Artikel 2. Verplichting minimaal 30% sociale huurwoningen

  • a.

    Bij een ontwikkeling vanaf vier woningen geldt de verplichting minimaal 30% sociale huurwoningen.

  • b.

    Bij een ontwikkeling van vier tot en met elf woningen kan de ontwikkelaar, bij besluit van het college, kiezen voor 30% sociale koopwoningen in plaats van sociale huurwoningen.

  • c.

    Afspraken over het aandeel sociale woningbouw worden per project in een (anterieure) overeenkomst vastgelegd.

Artikel 3. Verplichting minimaal 35% in het middensegment

  • a.

    Bij een ontwikkeling vanaf vier woningen geldt de verplichting van minimaal 35% woningen in het middensegment, boven op de sociale koop ter vervanging van sociale huur zoals vermeld in art. 2, lid b.

  • b.

    In het middensegment heeft de ontwikkelaar de keus om deze woningen in de middenhuur, sociale, goedkope of betaalbare koop te realiseren.

  • c.

    Afspraken over het aandeel woningen in het middensegment worden per project en per segment in een (anterieure) overeenkomst vastgelegd.

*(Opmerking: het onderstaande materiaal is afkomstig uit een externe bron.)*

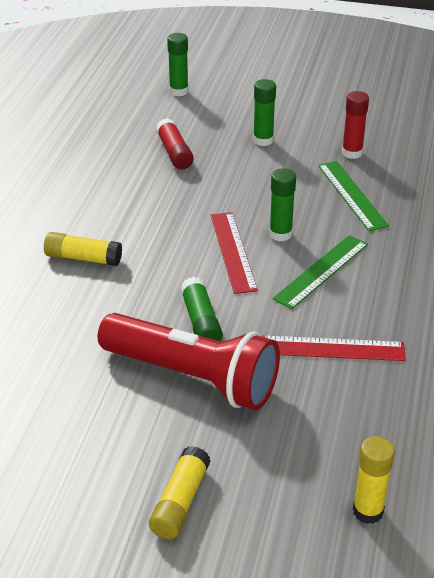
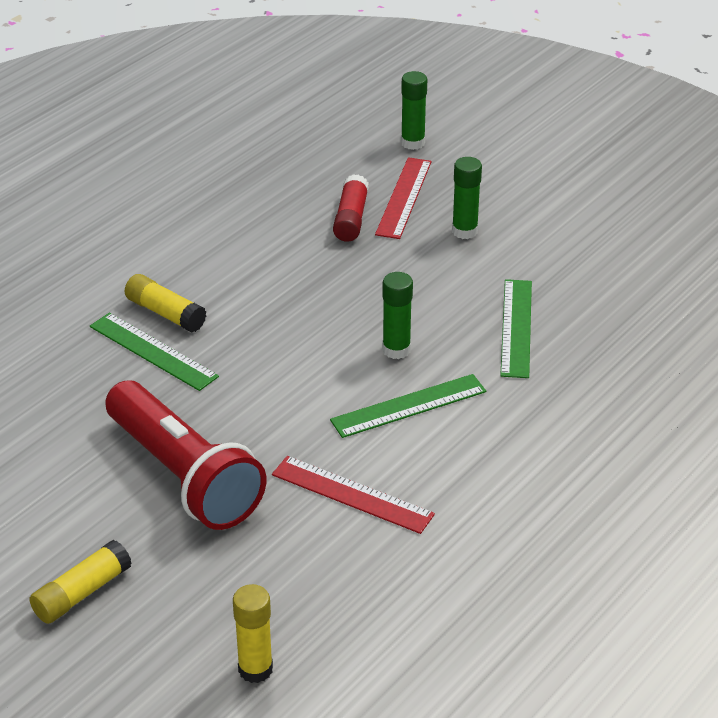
camera: 25 degrees right, 0 degrees up
(94, 290) = (153, 351): none -> green ruler
(201, 321) = (236, 420): green glue stick -> none
(232, 251) = (328, 354): red ruler -> red ruler (403, 197)
(352, 153) = (559, 276): red glue stick -> none

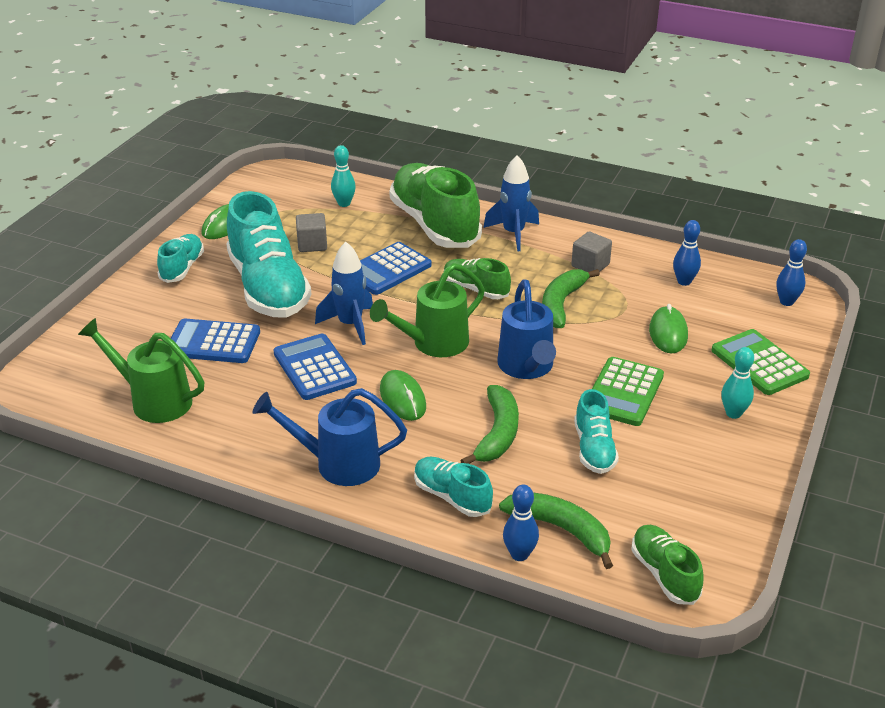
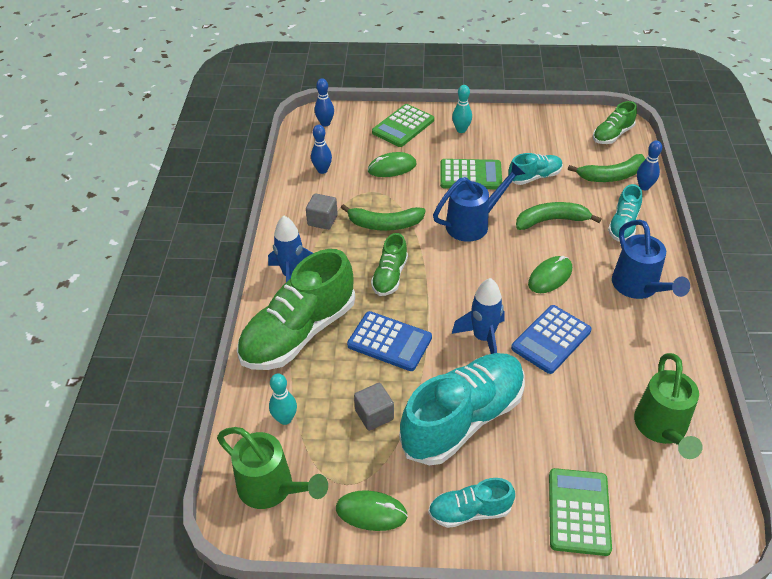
camera: 110 degrees left, 10 degrees up
(128, 321) = (579, 512): none -> green calculator
(213, 342) = (565, 424): blue calculator -> none
(433, 344) = (476, 280): green watering can -> green watering can (272, 488)
(561, 529) = (611, 176): green banana -> green banana turned 120 degrees counterclockwise

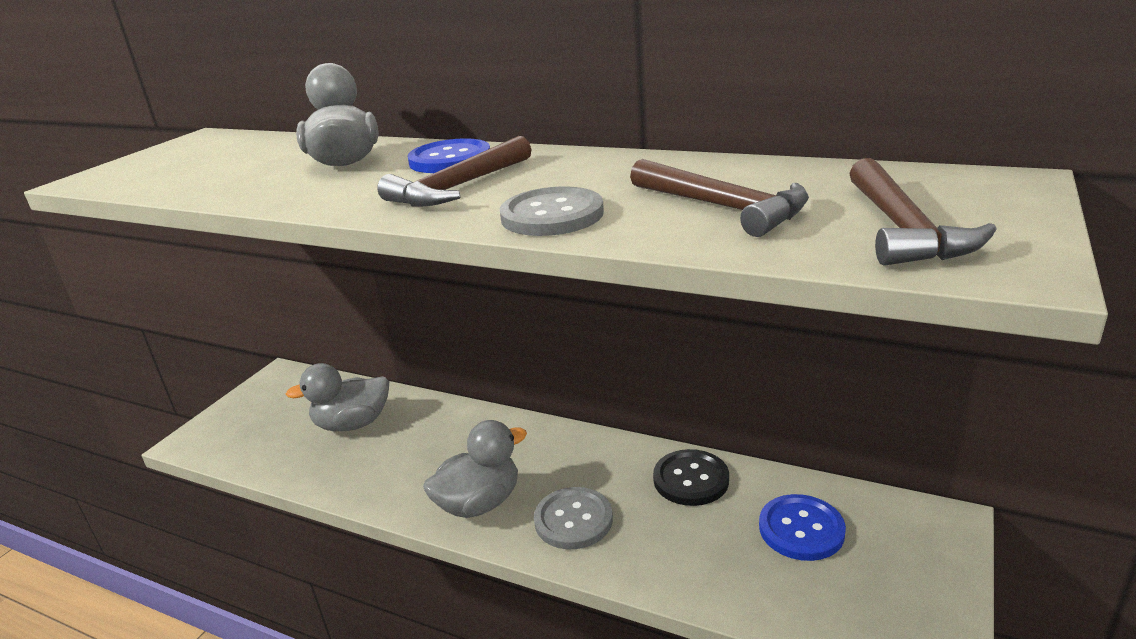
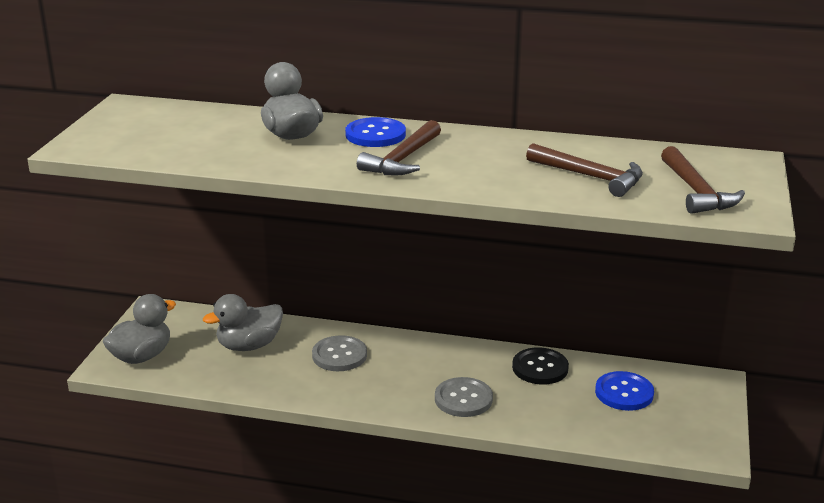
camera: 15 degrees left, 0 degrees up
(479, 503) = (387, 394): grey duck -> grey duck (141, 356)
(552, 215) = (485, 182): grey button -> grey button (339, 355)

Artikel 4. Verplichte voorwaarden per woningbouwproject

  • a.

    Voor een woningbouwproject van vier of meer woningen geldt zowel de verplichting om 30% sociale huur te realiseren, als de verplichting om 35% in het middensegment te realiseren. Als deze verplichtingen niet worden gerealiseerd, is voor beide segmenten een afkoopsom van toepassing.

  • b.

    Indien minder dan 12 woningen worden gerealiseerd, dan worden eerdere projecten van dezelfde ontwikkelaar in een voorafgaande periode van 3 jaar beschouwd als deelprojecten, en zal de programmatische verplichting gelden over het totaal van die projecten.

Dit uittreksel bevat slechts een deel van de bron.